--- START ---
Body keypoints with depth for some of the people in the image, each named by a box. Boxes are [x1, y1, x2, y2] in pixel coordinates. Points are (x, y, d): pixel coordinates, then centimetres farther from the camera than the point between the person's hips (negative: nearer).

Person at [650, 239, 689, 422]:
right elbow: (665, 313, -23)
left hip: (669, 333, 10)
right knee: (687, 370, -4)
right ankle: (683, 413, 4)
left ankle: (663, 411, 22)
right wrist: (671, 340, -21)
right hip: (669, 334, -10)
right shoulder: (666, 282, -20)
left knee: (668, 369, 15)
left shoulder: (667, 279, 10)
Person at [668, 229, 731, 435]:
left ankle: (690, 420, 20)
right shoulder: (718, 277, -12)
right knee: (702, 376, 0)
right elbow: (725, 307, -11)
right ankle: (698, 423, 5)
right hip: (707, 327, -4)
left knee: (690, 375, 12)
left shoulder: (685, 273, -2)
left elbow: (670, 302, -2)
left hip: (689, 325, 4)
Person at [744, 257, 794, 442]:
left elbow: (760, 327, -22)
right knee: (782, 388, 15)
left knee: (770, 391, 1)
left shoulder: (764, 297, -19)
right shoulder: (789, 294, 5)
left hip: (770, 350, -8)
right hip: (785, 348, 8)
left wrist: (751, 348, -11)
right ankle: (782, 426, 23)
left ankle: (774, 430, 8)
--- END ---
--- START ---
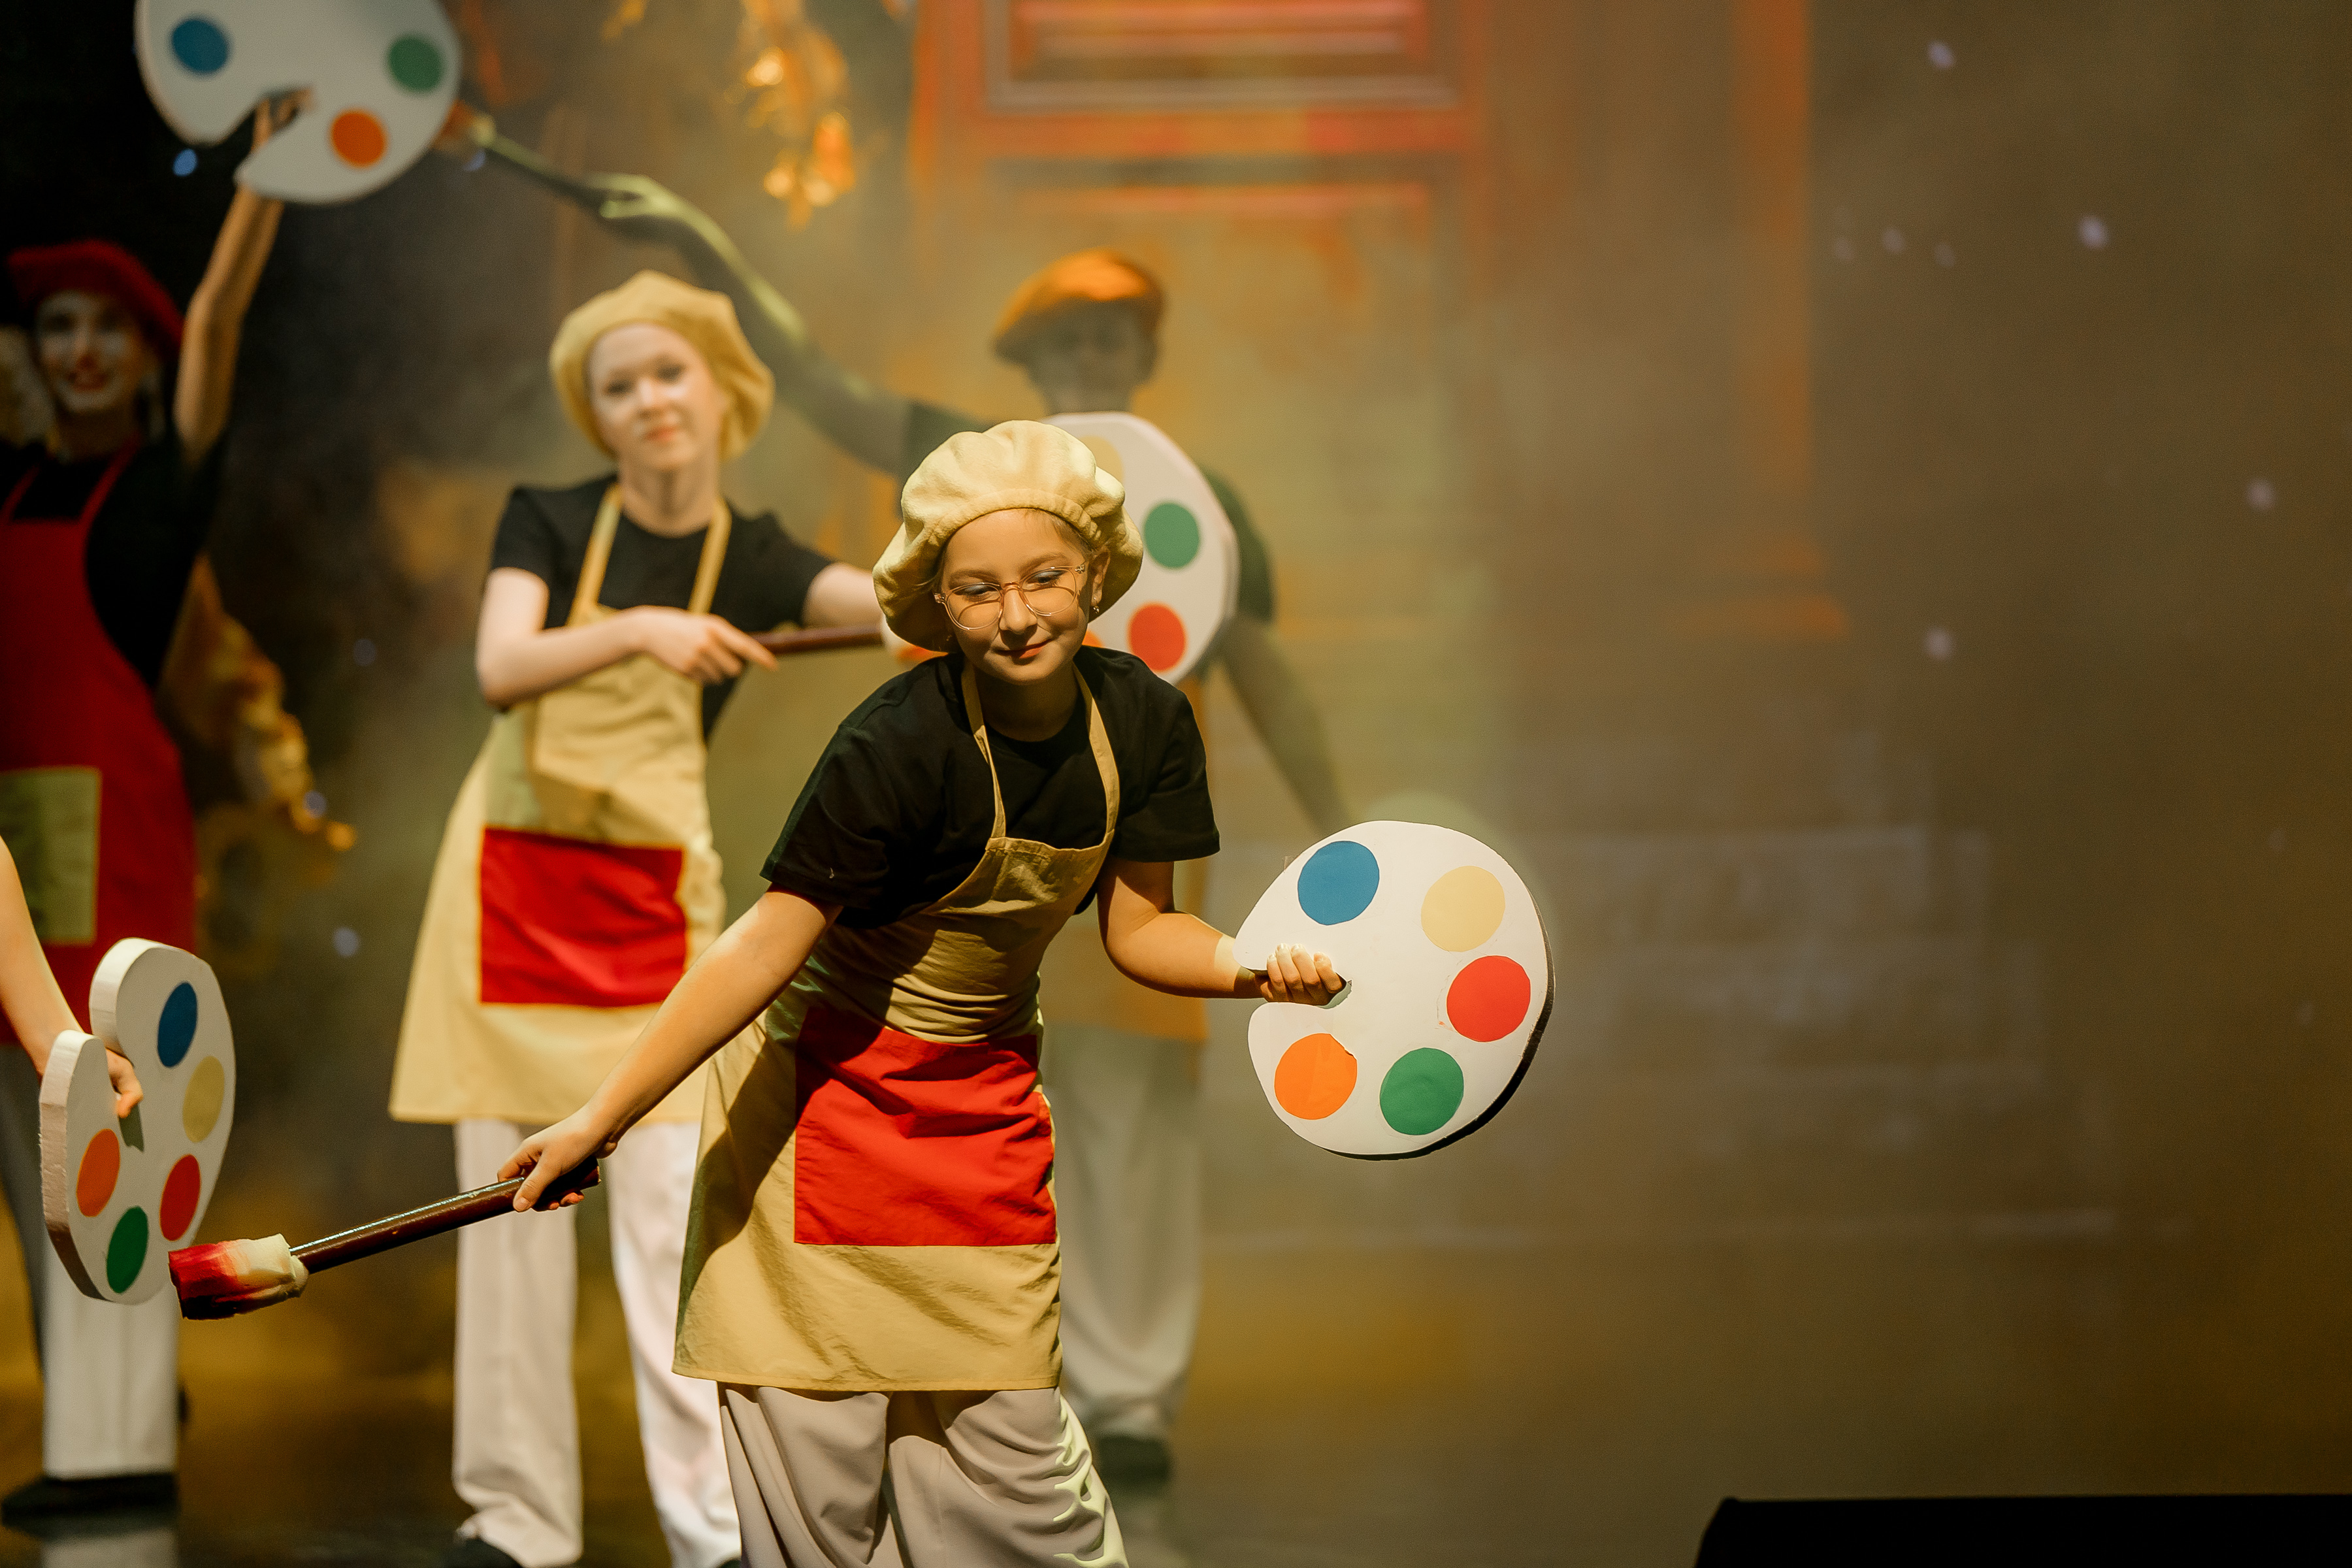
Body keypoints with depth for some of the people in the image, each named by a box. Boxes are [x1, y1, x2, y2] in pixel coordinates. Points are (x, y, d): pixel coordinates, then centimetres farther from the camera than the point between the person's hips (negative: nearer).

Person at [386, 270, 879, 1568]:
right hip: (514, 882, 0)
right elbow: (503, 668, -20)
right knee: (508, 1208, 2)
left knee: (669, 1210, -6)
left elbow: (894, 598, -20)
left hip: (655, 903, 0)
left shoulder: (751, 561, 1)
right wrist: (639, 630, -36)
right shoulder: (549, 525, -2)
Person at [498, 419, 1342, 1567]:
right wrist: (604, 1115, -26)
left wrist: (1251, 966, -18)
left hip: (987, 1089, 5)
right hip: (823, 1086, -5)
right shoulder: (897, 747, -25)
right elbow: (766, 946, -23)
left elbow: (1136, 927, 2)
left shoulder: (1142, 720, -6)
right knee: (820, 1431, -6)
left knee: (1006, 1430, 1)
--- END ---
## [What is required]
Replace "hip" with "hip joint" in everything from the line containing "left knee: (770, 391, 1)" down to the line containing "right ankle: (782, 426, 23)", and give back only those lines with nothing else changed.

## [Result of this exercise]
left knee: (770, 391, 1)
left shoulder: (764, 297, -19)
right shoulder: (789, 294, 5)
left hip joint: (770, 350, -8)
right hip joint: (785, 348, 8)
left wrist: (751, 348, -11)
right ankle: (782, 426, 23)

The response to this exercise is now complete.